IN THE SUPREME COURT OF INDIA
CRIMINAL APPELLATE JURISDICTION
CRIMINAL APPEAL NO. 1023 OF 2008
SUKHWINDER SINGH …APPELLANT
STATE OF PUNJAB …RESPONDENT
J U D G M E N T
(SMT.) RANJANA PRAKASH DESAI, J.
1. In this appeal judgment and order dated 16/17-05-2007 passed by the Punjab and Haryana High Court is under challenge.
2. The appellant is original accused no. 4. He was tried along with Gurdev Singh, Surjit Kaur and Jaswinder Singh, original accused nos. 1, 2 and 3 respectively, by the Additional Sessions Judge, Ludhiana in Sessions Trial No. 16 of 1994 for offence punishable under Section 304B of the IPC. Learned Sessions Judge by judgment dated 31/08/1995 acquitted all the accused. The State of Punjab carried an appeal from the said order to the High Court of Punjab and Haryana. By the impugned judgment and order dated 16/17-05-2007 the High Court set aside the order of acquittal so far as the appellant is concerned. He was convicted under Section 304B of the IPC and sentenced to undergo RI for seven years. He was directed to pay compensation of Rs.20,000/- to the father of the deceased. In default he was directed to suffer RI for one year. The High Court noted that accused no. 1 Gurdev Singh was dead. So far as accused no. 2 Surjit Kaur and accused no. 3 Jaswinder Singh are concerned, the High Court gave them benefit of doubt and confirmed their acquittal. Being aggrieved by his conviction and sentence the appellant has approached this Court.

◇ ◇ ◇

According to the judgment, how much compensation did the High Court direct the appellant to pay, and to whom? The entries are not needed.

◇ ◇ ◇

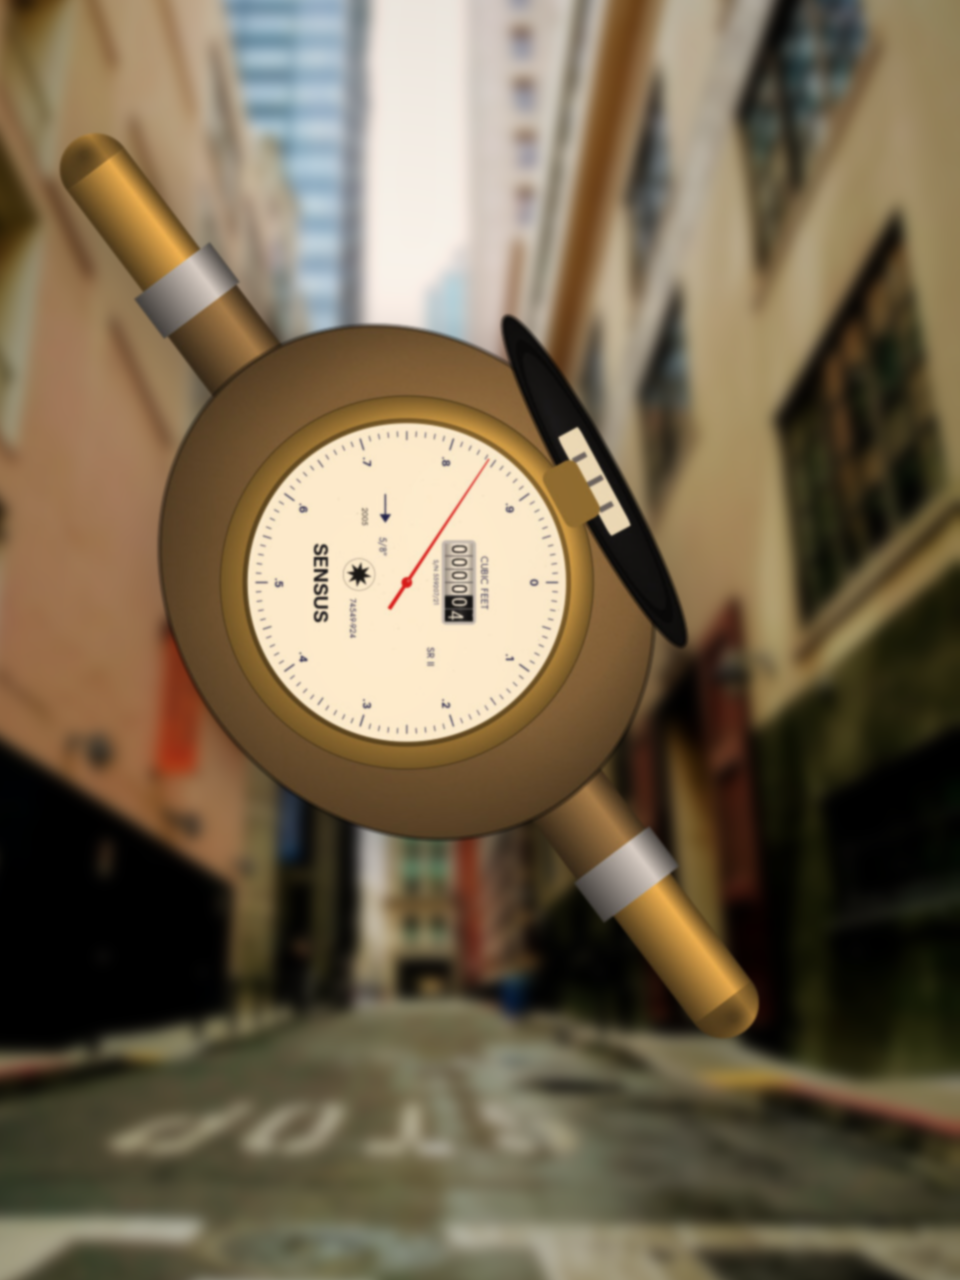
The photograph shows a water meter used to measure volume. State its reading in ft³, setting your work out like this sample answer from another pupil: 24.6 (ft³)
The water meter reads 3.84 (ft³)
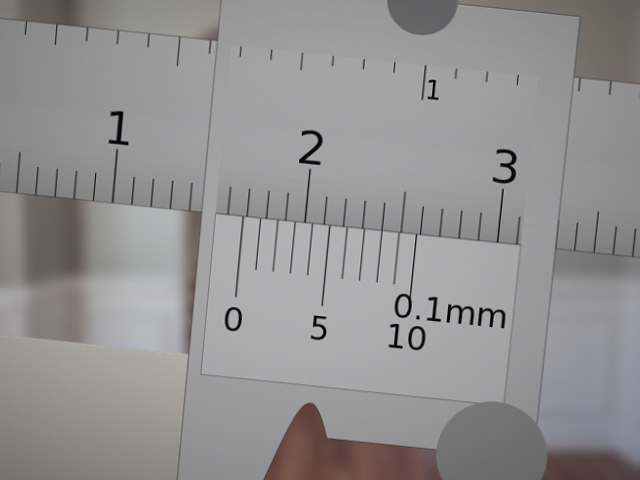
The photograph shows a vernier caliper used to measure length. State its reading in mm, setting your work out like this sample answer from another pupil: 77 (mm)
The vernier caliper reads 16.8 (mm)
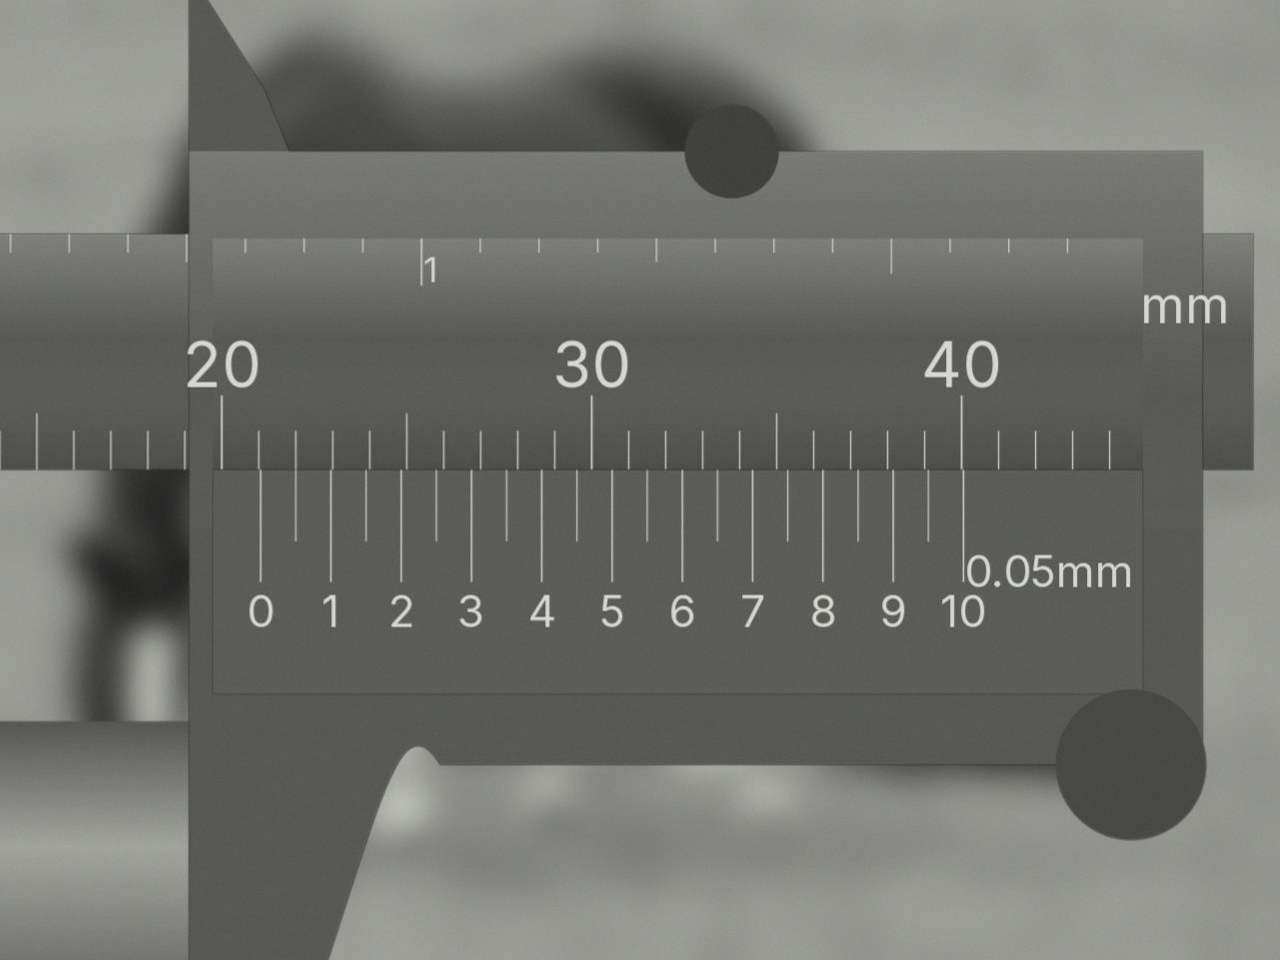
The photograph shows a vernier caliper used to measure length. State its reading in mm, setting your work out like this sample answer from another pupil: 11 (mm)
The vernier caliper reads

◇ ◇ ◇

WRITTEN REPLY —
Rs.20,000/- to the father of the deceased.